▶ Selected passage
I just got my syllabus for a class I’m taking and it has us working in pairs. For an art class. sigh. So this thread has suddenly become very timely for me.
I know one kid who is taking the class that will want to glom onto me for the project, and she never has her stuff together. I’ve already prepared my rejection: “we have different ways of working, and we won’t mesh well on this project.”
This class (surrealist art in media) suddenly went from being my most anticipated class of the summer to my most dreaded. Awesome.
D used the same tactics as @lspreacker. She had a lot of group projects and often had a dud in the group (even in pairs). The dud wasn’t always obvious; sometimes it was a top student who just didn’t know what to do (because they were always told what to do?) Anyway, she often took charge, assigned roles and tasks and set due dates. If she ran into resistance or found the other student wasn’t doing their work, she would update the teacher. A couple of times, she did what lspreacker did - finished the work, and let the partner hang to dry during oral presentations. She would step in and answer questions directed toward the partner so that the entire class and/or judge (often they had outside evaluators) as well as the teacher knew.

▶ Work to complete
Reproduce the forum post about working in pairs on class projects word for word, from start to finish.

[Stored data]
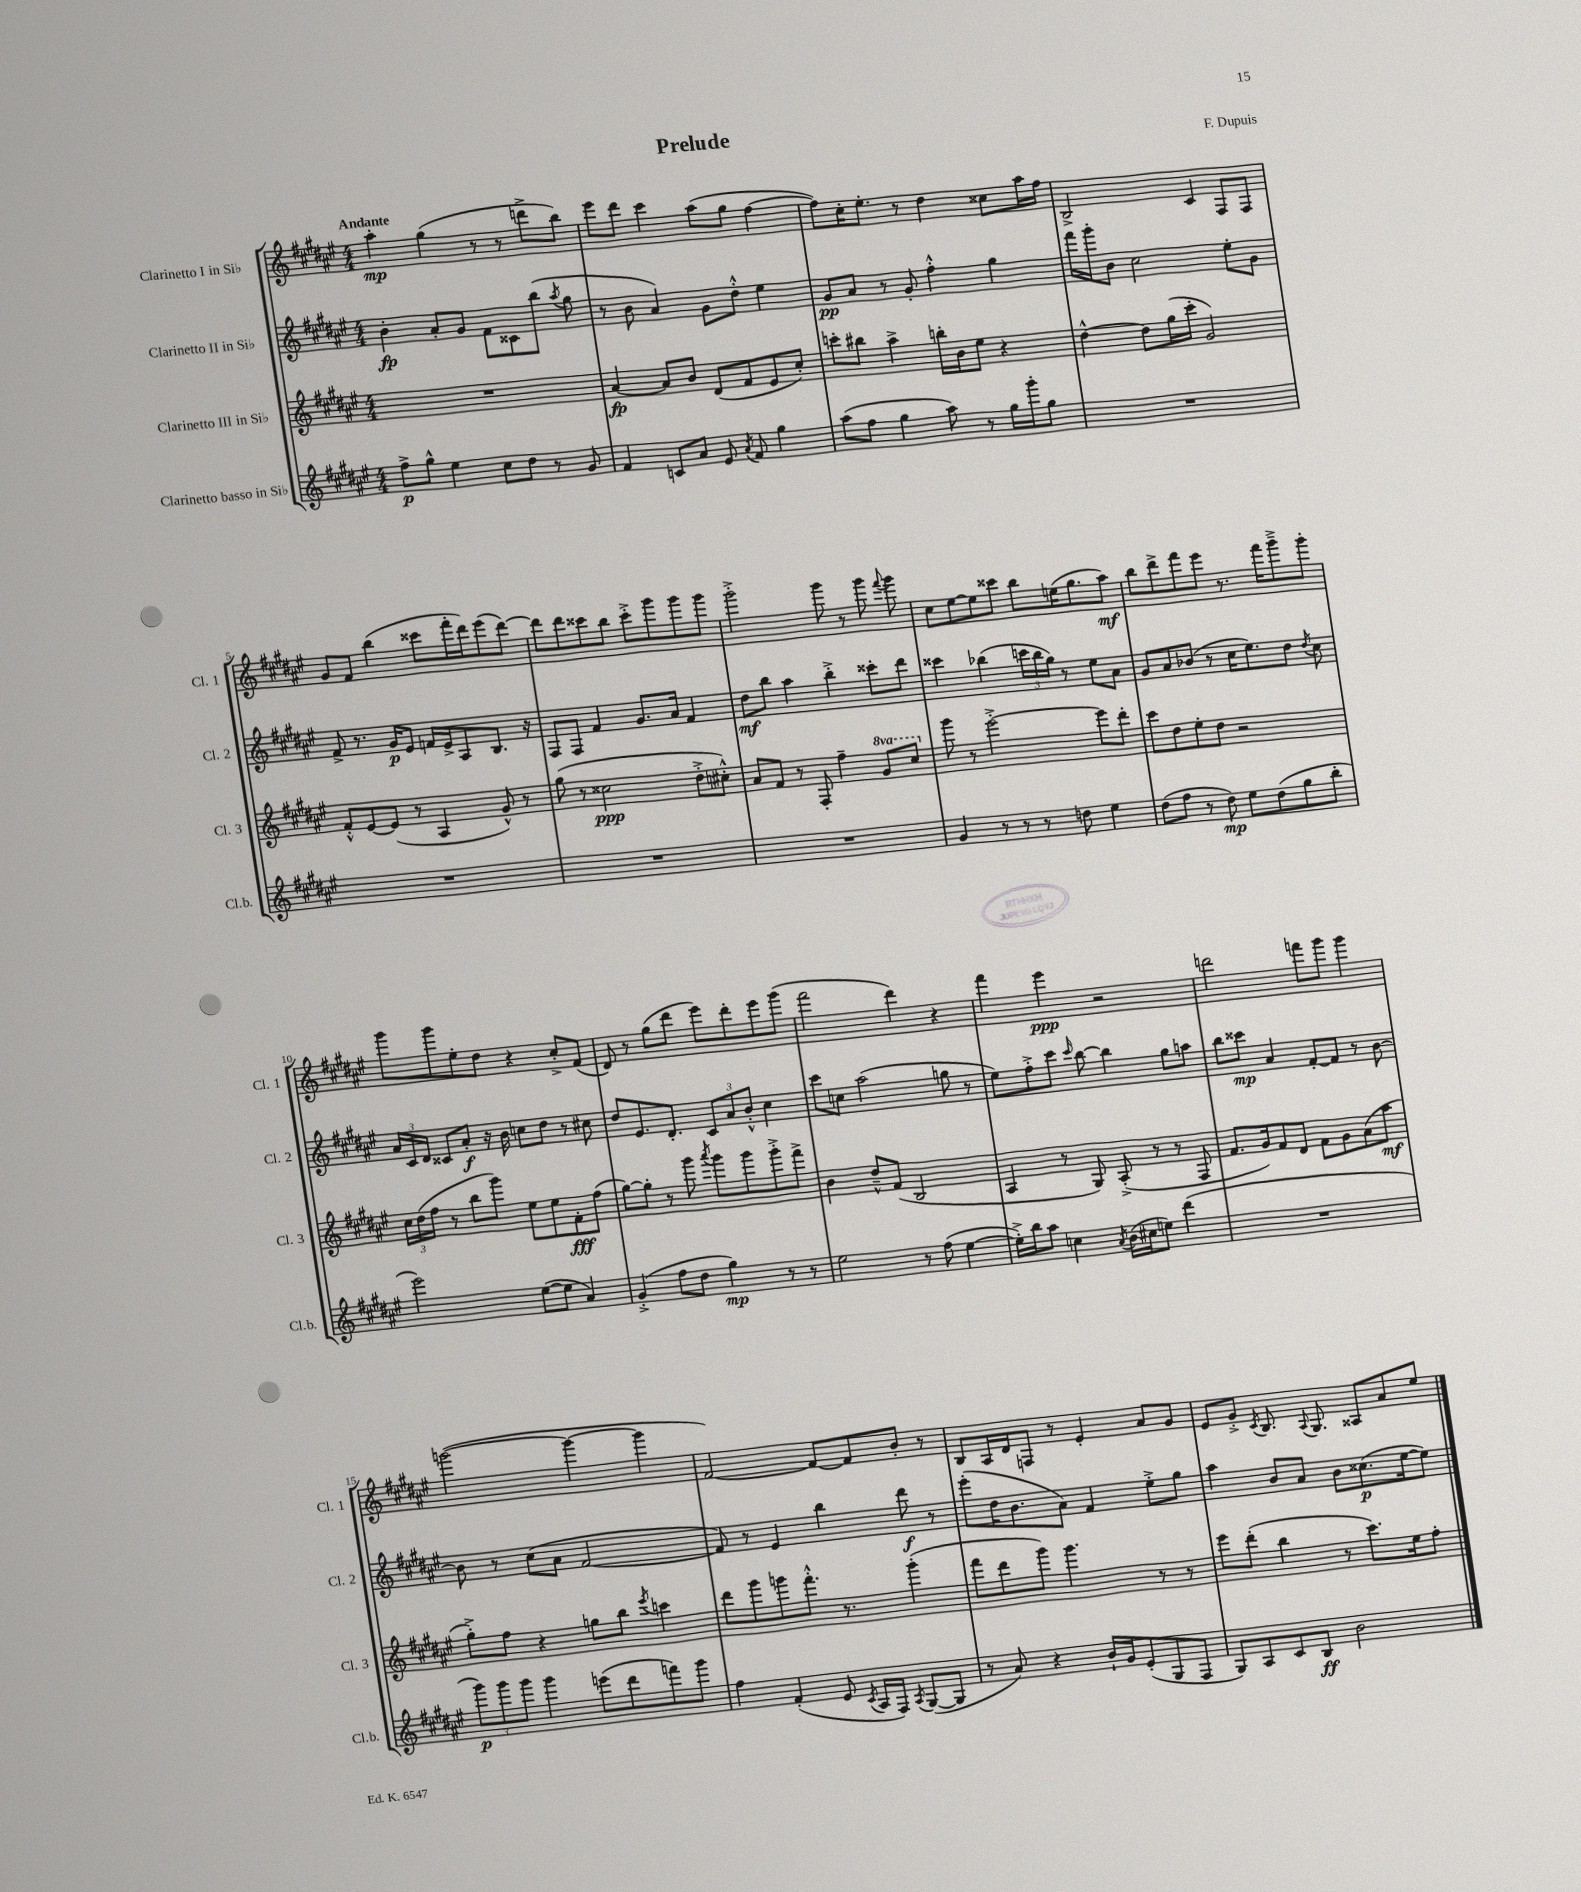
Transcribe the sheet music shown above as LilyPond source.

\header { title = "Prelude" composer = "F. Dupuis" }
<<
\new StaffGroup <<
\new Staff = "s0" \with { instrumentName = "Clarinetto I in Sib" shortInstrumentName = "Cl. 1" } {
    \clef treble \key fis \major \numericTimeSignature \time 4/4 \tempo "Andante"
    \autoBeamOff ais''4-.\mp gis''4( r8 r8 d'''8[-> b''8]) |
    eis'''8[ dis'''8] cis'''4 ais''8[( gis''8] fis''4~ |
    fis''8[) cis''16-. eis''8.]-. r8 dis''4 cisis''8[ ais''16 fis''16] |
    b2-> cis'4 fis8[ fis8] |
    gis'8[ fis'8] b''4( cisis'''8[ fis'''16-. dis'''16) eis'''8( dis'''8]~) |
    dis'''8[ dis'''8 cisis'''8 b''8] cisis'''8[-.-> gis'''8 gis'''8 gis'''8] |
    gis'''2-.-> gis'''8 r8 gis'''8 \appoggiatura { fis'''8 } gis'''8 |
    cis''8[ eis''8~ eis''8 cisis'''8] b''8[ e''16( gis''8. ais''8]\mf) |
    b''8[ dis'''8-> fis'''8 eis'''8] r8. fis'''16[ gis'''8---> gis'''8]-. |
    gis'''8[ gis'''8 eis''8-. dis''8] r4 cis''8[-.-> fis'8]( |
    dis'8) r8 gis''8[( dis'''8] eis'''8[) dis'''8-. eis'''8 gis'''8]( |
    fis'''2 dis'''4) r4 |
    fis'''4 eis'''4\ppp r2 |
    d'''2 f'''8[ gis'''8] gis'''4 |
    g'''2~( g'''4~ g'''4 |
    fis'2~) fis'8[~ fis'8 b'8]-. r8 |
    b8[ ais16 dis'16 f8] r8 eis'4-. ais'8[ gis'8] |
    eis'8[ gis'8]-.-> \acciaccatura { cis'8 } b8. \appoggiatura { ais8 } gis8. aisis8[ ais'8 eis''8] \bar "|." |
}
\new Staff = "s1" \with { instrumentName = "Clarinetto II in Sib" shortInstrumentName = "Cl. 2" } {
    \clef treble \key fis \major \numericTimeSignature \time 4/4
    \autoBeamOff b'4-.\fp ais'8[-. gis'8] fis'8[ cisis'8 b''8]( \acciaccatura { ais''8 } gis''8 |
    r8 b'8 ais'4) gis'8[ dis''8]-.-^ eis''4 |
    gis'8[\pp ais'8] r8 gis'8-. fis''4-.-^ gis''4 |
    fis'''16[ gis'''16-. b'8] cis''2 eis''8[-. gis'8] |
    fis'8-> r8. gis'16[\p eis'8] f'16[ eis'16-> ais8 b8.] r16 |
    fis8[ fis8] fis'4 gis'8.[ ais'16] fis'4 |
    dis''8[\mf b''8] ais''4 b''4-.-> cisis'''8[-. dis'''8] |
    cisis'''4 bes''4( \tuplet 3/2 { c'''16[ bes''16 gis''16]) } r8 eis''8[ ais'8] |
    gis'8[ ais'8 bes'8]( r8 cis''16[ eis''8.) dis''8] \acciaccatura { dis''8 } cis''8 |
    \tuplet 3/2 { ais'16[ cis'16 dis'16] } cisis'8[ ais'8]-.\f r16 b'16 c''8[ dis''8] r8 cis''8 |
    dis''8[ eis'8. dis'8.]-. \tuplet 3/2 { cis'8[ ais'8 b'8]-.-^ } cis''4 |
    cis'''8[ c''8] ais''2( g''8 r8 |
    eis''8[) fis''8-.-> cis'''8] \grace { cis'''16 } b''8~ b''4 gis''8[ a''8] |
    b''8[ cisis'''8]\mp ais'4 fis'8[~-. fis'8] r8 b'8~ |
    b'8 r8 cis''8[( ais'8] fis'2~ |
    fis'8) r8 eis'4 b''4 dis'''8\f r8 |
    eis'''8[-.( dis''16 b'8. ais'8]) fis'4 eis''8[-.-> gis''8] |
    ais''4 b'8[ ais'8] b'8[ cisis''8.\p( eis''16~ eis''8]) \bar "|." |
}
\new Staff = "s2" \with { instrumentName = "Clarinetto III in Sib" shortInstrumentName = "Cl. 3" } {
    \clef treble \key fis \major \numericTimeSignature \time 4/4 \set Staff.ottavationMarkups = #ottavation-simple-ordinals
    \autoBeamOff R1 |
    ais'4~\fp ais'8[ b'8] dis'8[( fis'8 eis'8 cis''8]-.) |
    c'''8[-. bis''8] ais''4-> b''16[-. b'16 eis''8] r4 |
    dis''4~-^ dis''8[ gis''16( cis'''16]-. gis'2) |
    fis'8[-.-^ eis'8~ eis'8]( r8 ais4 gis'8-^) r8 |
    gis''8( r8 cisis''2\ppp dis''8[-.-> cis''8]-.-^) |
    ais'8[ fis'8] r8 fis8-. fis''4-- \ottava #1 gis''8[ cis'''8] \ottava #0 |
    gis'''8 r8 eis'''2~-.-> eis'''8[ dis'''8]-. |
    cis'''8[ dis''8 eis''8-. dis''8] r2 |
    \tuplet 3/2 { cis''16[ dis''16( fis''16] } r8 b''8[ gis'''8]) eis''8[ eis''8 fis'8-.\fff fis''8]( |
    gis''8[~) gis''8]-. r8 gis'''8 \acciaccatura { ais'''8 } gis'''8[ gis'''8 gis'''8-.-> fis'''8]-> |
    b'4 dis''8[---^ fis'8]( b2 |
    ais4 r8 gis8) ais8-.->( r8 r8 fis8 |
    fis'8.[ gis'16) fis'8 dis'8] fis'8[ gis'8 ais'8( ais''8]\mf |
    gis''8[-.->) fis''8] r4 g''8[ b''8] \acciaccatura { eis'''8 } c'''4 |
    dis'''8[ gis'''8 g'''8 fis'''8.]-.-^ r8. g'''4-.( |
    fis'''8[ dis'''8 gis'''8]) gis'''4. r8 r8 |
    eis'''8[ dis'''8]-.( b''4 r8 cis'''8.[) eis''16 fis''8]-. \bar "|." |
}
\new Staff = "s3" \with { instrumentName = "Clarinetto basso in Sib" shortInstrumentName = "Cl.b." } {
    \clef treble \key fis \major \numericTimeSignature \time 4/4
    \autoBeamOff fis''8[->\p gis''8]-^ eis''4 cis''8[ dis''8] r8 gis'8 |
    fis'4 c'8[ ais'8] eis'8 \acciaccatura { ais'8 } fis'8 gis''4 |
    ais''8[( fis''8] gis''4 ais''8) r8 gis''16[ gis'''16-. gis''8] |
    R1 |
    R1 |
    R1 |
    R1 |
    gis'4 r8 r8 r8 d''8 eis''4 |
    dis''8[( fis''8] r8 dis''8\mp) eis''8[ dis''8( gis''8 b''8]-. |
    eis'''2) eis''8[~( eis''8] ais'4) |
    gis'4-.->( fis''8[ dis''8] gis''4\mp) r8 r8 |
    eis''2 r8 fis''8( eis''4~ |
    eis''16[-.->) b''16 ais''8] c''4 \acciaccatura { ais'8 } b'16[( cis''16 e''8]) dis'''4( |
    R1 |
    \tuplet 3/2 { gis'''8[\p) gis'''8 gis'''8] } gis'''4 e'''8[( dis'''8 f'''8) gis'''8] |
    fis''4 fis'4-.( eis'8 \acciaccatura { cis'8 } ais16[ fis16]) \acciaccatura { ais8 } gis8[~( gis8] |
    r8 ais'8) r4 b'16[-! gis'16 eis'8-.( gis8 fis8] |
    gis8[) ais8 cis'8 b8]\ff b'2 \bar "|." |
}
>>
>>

...

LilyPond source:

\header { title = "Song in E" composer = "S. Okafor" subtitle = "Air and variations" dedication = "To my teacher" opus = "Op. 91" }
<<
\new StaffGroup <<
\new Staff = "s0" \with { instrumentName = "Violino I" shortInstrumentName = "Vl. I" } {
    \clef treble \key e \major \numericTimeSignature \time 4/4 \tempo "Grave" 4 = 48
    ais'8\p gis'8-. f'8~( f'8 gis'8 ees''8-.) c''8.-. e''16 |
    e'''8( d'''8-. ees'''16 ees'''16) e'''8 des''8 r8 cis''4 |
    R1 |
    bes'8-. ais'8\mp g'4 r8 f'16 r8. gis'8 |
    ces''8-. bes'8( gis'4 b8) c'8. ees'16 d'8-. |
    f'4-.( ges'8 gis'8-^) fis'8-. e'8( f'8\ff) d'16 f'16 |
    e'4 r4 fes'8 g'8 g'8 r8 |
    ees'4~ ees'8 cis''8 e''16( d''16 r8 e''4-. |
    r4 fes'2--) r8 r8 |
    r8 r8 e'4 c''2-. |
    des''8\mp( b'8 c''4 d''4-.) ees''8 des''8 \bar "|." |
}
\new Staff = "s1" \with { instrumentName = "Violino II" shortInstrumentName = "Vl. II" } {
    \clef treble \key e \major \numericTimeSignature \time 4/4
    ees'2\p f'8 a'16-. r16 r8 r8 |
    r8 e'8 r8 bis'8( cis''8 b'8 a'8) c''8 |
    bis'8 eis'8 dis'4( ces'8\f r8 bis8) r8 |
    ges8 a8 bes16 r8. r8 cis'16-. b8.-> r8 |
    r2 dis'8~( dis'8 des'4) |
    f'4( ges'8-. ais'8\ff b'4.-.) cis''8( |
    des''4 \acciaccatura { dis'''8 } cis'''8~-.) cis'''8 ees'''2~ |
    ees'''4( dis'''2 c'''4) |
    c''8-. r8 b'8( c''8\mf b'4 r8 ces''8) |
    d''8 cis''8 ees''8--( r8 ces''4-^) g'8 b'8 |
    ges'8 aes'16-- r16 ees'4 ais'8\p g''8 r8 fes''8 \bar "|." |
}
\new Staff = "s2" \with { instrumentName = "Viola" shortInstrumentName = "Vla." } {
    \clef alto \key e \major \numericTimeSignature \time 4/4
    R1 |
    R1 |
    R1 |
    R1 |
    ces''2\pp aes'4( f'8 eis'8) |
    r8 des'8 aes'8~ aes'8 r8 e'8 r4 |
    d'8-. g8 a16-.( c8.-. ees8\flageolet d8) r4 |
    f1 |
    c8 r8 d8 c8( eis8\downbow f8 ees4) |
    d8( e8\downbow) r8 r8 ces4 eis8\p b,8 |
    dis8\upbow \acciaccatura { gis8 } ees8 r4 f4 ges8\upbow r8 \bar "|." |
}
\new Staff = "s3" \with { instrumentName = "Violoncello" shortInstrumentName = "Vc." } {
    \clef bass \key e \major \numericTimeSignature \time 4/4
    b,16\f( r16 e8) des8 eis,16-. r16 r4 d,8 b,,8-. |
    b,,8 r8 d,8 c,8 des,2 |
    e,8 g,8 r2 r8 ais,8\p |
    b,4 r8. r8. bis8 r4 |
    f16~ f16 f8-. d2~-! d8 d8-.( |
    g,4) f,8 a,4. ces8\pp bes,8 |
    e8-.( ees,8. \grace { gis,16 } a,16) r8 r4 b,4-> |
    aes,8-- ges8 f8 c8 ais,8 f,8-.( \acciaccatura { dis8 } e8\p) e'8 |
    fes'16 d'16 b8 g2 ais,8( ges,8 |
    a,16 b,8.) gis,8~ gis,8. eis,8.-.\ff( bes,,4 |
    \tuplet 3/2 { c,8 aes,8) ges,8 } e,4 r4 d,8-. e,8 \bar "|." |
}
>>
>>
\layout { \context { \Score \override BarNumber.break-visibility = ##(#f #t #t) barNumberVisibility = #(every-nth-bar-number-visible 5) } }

▶ Finished task
I just got my syllabus for a class I’m taking and it has us working in pairs. For an art class. sigh. So this thread has suddenly become very timely for me.
I know one kid who is taking the class that will want to glom onto me for the project, and she never has her stuff together. I’ve already prepared my rejection: “we have different ways of working, and we won’t mesh well on this project.”
This class (surrealist art in media) suddenly went from being my most anticipated class of the summer to my most dreaded. Awesome.
D used the same tactics as @lspreacker. She had a lot of group projects and often had a dud in the group (even in pairs). The dud wasn’t always obvious; sometimes it was a top student who just didn’t know what to do (because they were always told what to do?) Anyway, she often took charge, assigned roles and tasks and set due dates. If she ran into resistance or found the other student wasn’t doing their work, she would update the teacher. A couple of times, she did what lspreacker did - finished the work, and let the partner hang to dry during oral presentations. She would step in and answer questions directed toward the partner so that the entire class and/or judge (often they had outside evaluators) as well as the teacher knew.